ABOUT THIS EXERCISE: The answer must consist of every line in the records below that contains the string "down".

RECORDS TO USE:
::::
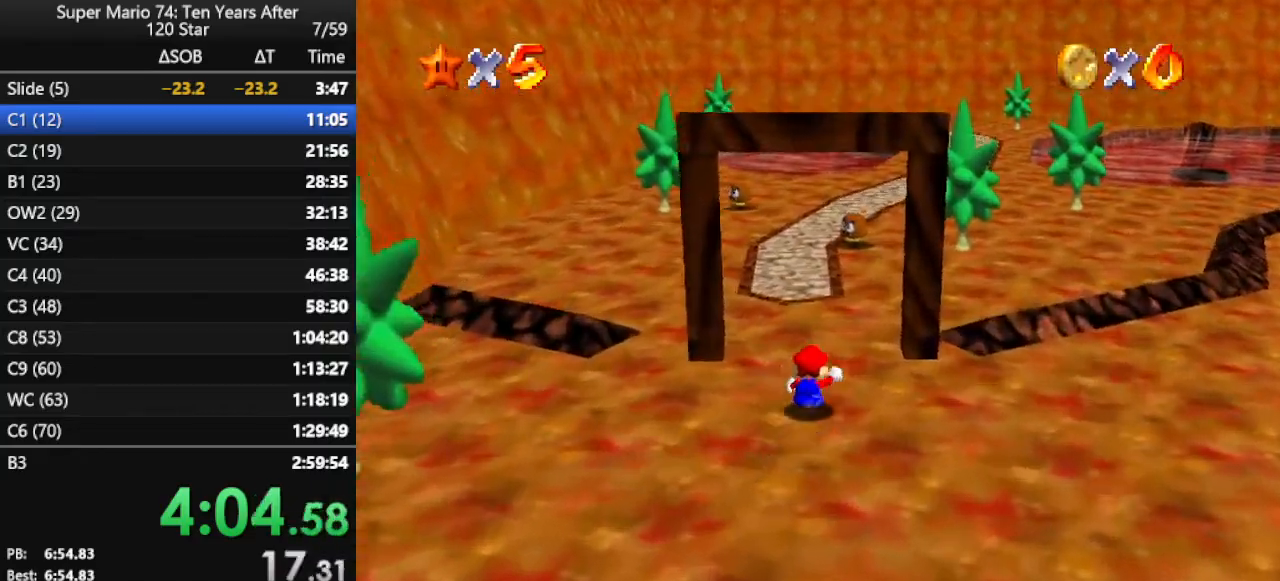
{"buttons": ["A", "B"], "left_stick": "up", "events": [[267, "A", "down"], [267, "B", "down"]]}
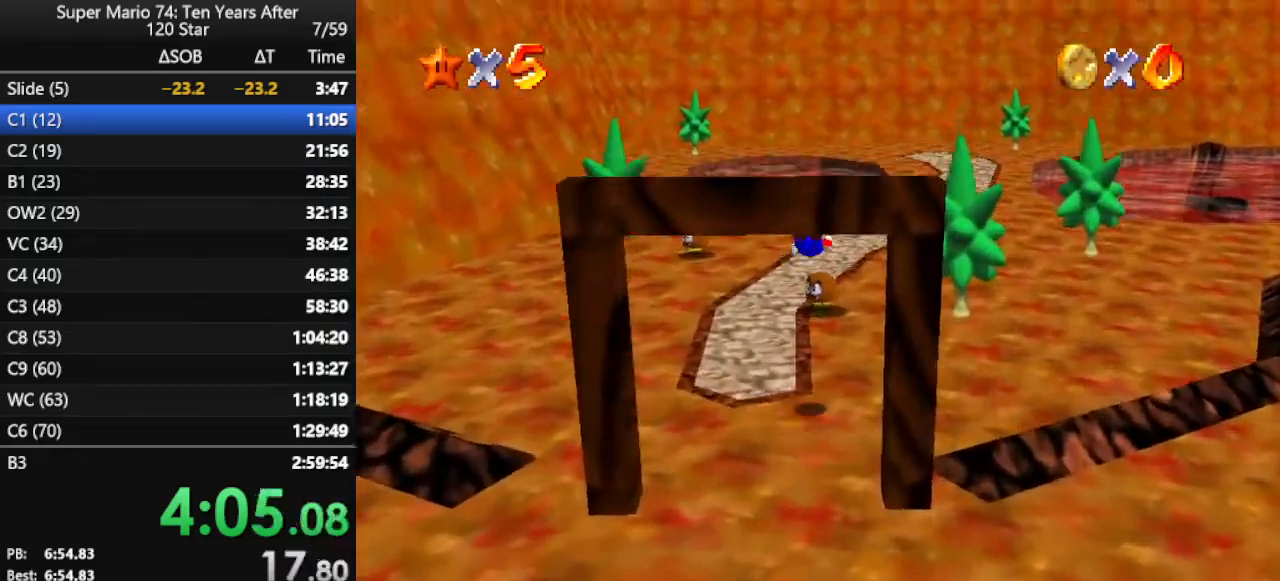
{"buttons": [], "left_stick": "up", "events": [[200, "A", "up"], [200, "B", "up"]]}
::::
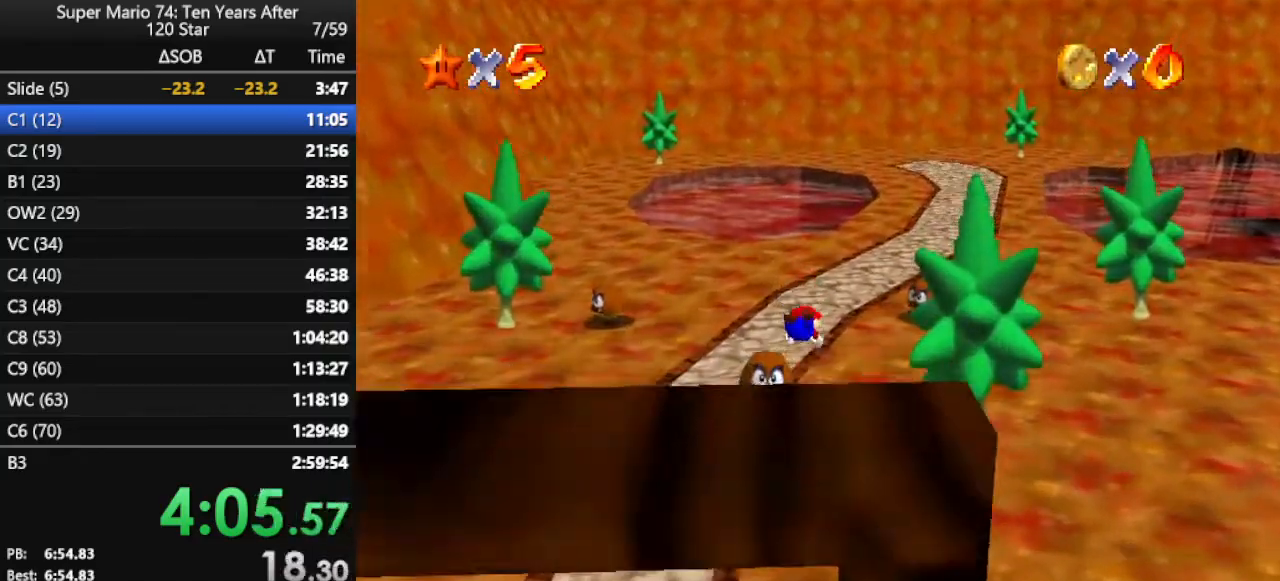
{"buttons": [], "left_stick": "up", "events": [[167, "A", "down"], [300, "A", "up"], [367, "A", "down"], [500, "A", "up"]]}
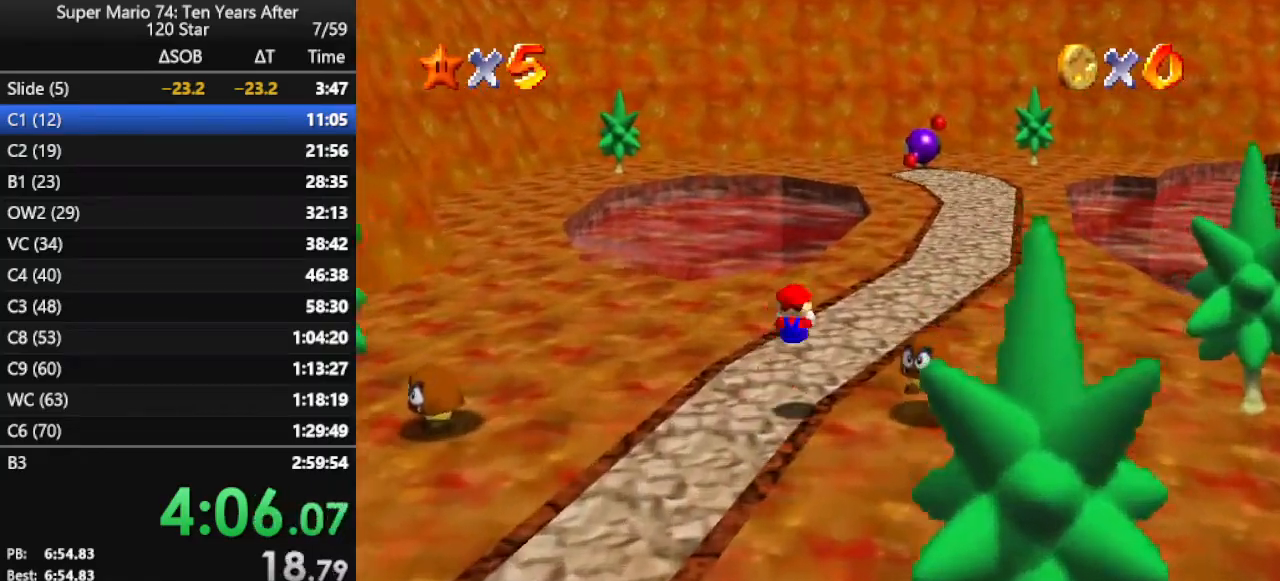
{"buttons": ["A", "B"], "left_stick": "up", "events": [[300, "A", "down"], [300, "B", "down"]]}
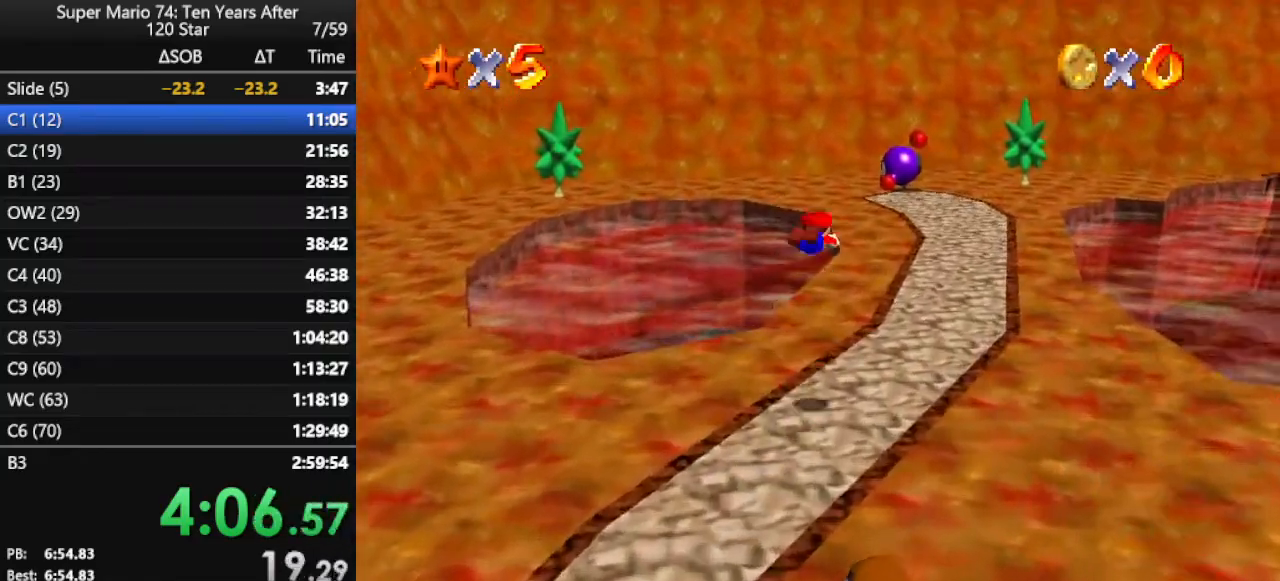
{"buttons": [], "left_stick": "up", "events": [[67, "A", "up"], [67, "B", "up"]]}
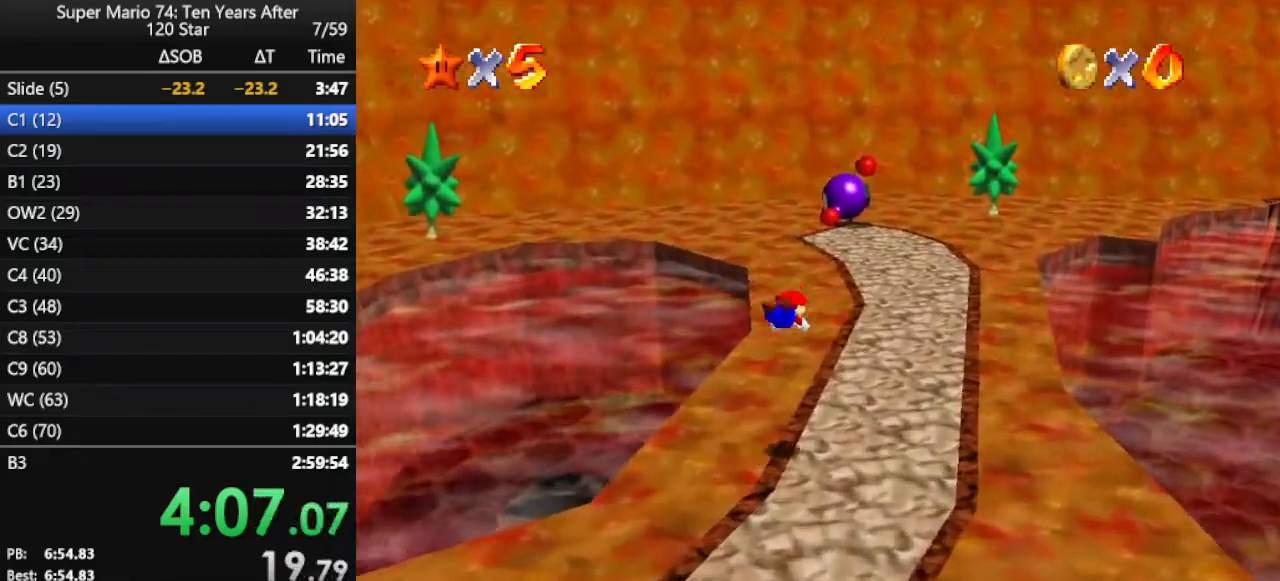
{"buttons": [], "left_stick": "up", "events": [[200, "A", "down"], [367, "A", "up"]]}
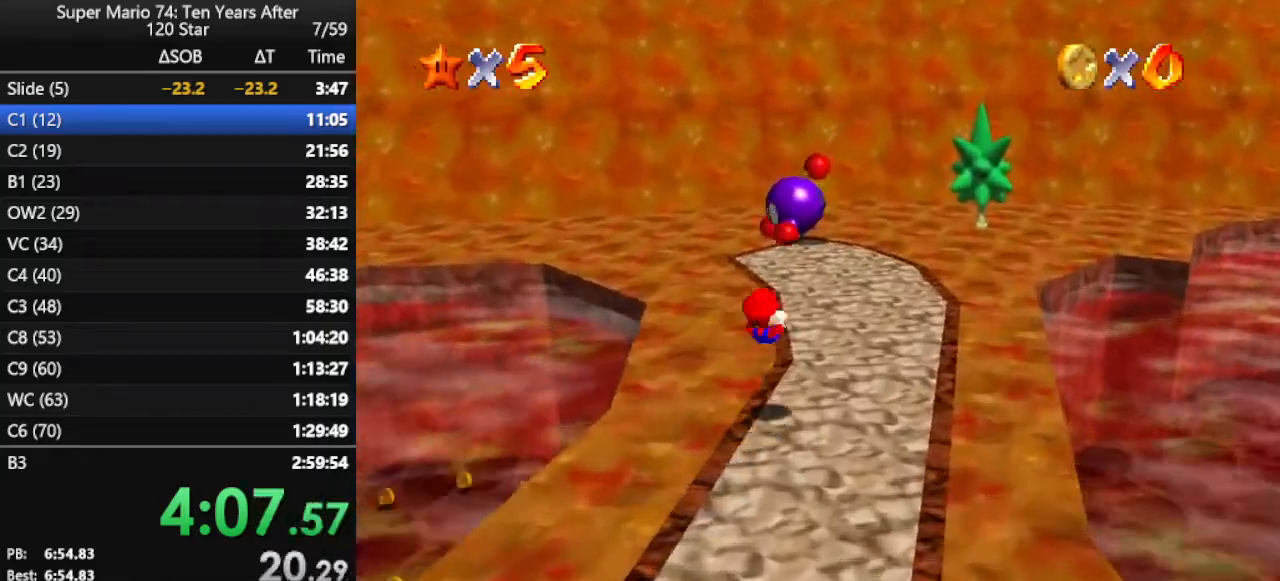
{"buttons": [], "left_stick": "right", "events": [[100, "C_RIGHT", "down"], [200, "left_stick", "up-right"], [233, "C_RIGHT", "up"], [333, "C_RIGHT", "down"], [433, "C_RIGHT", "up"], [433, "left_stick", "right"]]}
::::
ANSWER TO THE EXERCISE:
{"buttons": ["A", "B"], "left_stick": "up", "events": [[267, "A", "down"], [267, "B", "down"]]}
{"buttons": [], "left_stick": "up", "events": [[167, "A", "down"], [300, "A", "up"], [367, "A", "down"], [500, "A", "up"]]}
{"buttons": ["A", "B"], "left_stick": "up", "events": [[300, "A", "down"], [300, "B", "down"]]}
{"buttons": [], "left_stick": "up", "events": [[200, "A", "down"], [367, "A", "up"]]}
{"buttons": [], "left_stick": "right", "events": [[100, "C_RIGHT", "down"], [200, "left_stick", "up-right"], [233, "C_RIGHT", "up"], [333, "C_RIGHT", "down"], [433, "C_RIGHT", "up"], [433, "left_stick", "right"]]}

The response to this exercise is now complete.